Spesso le luminarie natalizie sono oggetto di critiche da parte di noi fedeli cattolici. Anche a me, non lo nego, è capitato più di una volta di pensare che le lucine natalizie fossero espressione della società dei consumi più che della fede in Cristo. Poi, però, grazie ad una buona conversazione con un amico, ho posto sotto critica riflessiva questo mio pregiudizio. Ciò che qui di seguito suggerisco è il risultato di questo esercizio di raziocinio critico.

Le lucine di Natale, quelle cui siamo abituati oggi, che funzionano con l’elettricità, furono inventate nel 1882 da Edward H. Johnson, amico e collega di Thomas Edison, il noto imprenditore nell’industria elettrica. La lampadina: un’incandescenza senza fiamma di fuoco. Immaginate la meraviglia al primo sguardo. Qualcosa luccica e brilla molto più di una candela, senza ardere come lei. 

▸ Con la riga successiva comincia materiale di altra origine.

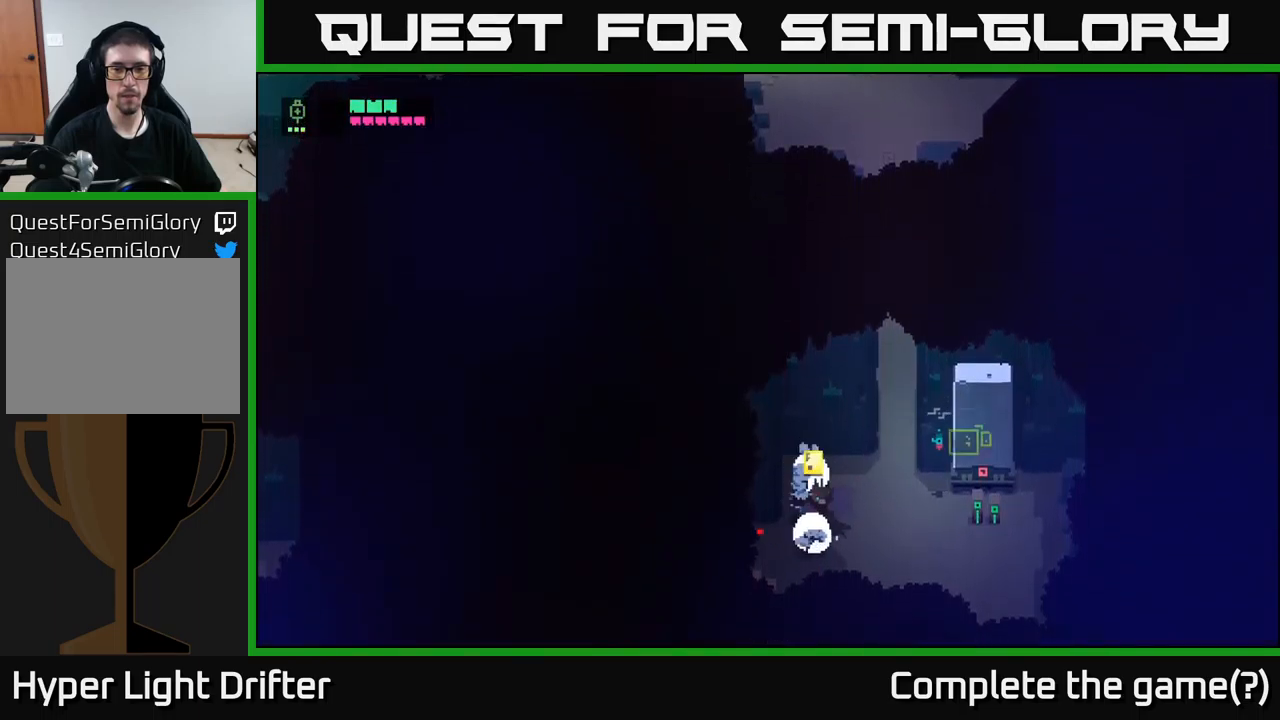
{"buttons": ["Y"], "left_stick": "center", "right_stick": "center", "events": [[17, "left_stick", "up"], [100, "X", "up"], [183, "left_stick", "center"], [350, "Y", "down"]]}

Non può darsi che sia stata questa stessa meraviglia a condurre l’amico di Edison ad inventare le lucine di Natale? Di certo egli conosceva l’albero di Natale addobbato con le candele, tradizione che ancora oggi continua nelle zone dal Tirolo in su. Se vi dovesse capitare di andare ad una Messa natalizia in Alto Adige, vedreste che dopo la comunione vengono accese dal celebrante le candele dell’albero di Natale posto sull’altare.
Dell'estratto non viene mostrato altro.